Now is better than never.
“I just think it was maybe a case of recognizing where my talents lay,” he said. “In the outfield, my athletic prowess really didn’t show up too much. I was quick, but I was always slow.”
Nonetheless, Skeels hasn’t been slow to learn the tricks of the catching trade, despite his late start.
“Although offense is his biggest asset, Andy’s defense has improved greatly this season,” Picciolo said. “It shows in his throwing and blocking of balls, his intelligence and calling of pitches.
“I think he definitely has the ability to get to the major leagues as a catcher.”
The Padres also believe Skeels has a major league mind-set.
“One thing that has become evident over the course of the season is that he is an outstanding leader,” said Tom Romenesko, San Diego director of player development and scouting.
Said Picciolo: “We don’t name leaders on our team--guys just emerge as leaders, and I’d say he is right up there.”
Skeels said he wants to be the guy everyone looks to no matter if things are going well or badly.
“I think it’s something that comes with the territory,” Skeels said. “But I think it’s a lot easier to be a leader if things are going good.”
Things currently are going better than good for Spokane. The Indians clinched first place in the league’s Eastern Division early last week. Through Monday, the team was 45-17 and in first by 15 1/2 games.
The parent Padres’ record is nowhere near the Spokane mark. But while the Padres have been the cellar-dwellers of the National League Western Division all season, they have the likely National League rookie of the year in Benito Santiago, who happens to play the same position as Skeels.
“He’s awesome,” said Skeels, who doesn’t think the presence of Santiago will impede his progress to the major leagues.

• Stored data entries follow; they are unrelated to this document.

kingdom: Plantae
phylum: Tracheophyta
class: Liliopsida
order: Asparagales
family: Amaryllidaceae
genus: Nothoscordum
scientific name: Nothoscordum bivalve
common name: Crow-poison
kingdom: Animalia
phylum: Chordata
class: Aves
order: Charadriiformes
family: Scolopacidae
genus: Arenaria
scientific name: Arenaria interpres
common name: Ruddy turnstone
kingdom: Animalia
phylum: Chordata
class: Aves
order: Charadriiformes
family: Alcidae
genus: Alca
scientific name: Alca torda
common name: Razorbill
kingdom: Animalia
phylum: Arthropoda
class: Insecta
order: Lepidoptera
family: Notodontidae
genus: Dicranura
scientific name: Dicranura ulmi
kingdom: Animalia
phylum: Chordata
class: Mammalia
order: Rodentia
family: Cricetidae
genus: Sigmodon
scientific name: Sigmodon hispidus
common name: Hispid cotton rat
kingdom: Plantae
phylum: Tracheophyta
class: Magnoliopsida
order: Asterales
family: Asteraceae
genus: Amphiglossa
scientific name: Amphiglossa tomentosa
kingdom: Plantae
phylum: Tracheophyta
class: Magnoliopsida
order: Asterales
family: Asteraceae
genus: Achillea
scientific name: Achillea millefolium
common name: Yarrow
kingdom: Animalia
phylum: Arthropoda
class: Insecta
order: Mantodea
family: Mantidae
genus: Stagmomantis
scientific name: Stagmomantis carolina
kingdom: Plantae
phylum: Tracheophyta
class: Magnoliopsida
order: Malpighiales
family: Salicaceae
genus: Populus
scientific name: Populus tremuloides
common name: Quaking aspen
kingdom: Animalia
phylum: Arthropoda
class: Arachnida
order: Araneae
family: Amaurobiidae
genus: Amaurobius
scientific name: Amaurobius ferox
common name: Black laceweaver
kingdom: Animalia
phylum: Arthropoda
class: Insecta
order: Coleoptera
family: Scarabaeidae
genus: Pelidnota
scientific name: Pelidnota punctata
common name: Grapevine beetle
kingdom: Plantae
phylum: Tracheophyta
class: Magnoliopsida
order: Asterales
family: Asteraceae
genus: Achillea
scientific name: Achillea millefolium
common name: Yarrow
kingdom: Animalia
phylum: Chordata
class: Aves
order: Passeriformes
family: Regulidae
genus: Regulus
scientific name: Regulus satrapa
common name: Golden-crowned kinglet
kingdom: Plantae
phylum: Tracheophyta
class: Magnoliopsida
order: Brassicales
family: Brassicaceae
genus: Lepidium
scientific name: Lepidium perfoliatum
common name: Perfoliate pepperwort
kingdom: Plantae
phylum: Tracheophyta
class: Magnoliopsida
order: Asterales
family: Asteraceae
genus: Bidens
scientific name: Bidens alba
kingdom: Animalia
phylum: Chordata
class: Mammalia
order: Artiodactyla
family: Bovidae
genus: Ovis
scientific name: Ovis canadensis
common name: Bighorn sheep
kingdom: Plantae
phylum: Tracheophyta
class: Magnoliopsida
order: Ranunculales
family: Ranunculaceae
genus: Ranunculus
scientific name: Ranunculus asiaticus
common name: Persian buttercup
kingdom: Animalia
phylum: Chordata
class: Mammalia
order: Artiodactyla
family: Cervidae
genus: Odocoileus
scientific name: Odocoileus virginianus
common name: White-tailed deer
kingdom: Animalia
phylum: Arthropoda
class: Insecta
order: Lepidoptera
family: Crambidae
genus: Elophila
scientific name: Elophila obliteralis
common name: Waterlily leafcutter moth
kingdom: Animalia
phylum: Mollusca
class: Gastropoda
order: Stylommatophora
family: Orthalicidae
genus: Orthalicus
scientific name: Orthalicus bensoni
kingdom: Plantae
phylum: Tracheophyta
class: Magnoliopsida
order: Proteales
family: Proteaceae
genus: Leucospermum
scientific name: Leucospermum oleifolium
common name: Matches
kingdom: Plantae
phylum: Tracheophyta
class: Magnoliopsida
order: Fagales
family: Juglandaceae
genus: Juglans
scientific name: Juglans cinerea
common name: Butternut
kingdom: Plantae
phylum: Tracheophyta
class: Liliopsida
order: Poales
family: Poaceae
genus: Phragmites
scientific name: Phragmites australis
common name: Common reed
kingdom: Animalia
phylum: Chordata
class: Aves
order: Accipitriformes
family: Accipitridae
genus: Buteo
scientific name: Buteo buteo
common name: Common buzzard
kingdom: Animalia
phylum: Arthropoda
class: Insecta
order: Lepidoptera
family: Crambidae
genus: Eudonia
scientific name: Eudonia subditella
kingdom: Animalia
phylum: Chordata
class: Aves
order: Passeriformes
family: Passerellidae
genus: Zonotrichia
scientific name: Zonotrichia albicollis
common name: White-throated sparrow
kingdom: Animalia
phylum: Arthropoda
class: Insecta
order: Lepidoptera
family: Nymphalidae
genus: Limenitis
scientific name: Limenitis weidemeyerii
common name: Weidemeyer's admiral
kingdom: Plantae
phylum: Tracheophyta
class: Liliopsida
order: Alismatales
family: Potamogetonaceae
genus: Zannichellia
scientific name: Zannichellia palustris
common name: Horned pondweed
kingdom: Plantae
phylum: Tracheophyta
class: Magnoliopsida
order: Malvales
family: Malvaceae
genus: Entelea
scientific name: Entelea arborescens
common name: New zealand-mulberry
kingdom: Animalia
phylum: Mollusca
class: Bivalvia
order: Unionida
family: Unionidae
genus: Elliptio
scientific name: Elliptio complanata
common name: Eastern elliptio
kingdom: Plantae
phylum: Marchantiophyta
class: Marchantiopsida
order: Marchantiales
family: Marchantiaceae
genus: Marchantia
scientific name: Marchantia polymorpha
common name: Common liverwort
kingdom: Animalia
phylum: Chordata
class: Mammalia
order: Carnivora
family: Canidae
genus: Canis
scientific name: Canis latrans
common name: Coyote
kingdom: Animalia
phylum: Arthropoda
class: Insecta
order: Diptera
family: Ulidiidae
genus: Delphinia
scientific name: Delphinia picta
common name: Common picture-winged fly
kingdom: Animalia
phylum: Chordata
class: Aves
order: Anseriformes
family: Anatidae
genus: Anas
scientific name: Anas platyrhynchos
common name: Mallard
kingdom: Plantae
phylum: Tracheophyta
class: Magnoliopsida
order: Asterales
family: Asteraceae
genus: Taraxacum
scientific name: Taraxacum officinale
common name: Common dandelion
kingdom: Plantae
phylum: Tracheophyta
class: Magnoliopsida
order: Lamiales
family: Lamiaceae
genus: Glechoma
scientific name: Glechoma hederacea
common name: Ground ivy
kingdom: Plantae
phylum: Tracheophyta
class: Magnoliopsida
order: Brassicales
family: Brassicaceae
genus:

“I kind of have a feeling if I’m ready to play in the big leagues, I’ll play, no matter who’s ahead of me,” he said. “Any competition between him and me is probably a year or two down the line.”
A bonus in reaching the major leagues for Skeels would be joining his former high school teammate and longtime friend Kurt Stillwell of the Cincinnati Reds. Stillwell and Skeels were teammates from the age of 13 through graduation from Thousand Oaks High in 1983.
“People always knew he was going to be in the big leagues,” Skeels said. “Now hopefully it will be my time soon.”
Skeels said that Stillwell and he have had periodic telephone conversations during the season. Stillwell’s advice is short and simple.
“He says to keep your head up and go out and play really hard, and that’s about it,” Skeels said.
If Skeels does reach the majors, he will be one of the smaller catchers, joining the likes of Alex Trevino (Los Angeles), Mike Lavalliere (Pittsburgh) and Mike Heath (Detroit).
“I think that’s a unique thing about the game of baseball. As long as you get the job done, I don’t think it matters how big you are,” Skeels said.
Padre officials are reluctant to make public their impressions of minor leaguers such as Skeels.
“We don’t try to make any evaluations about any first-year players,” Romenesko said. “We’re just very happy that he’s having a successful first year.”
One could even say Andy Skeels’ first year in professional baseball has been dynamite.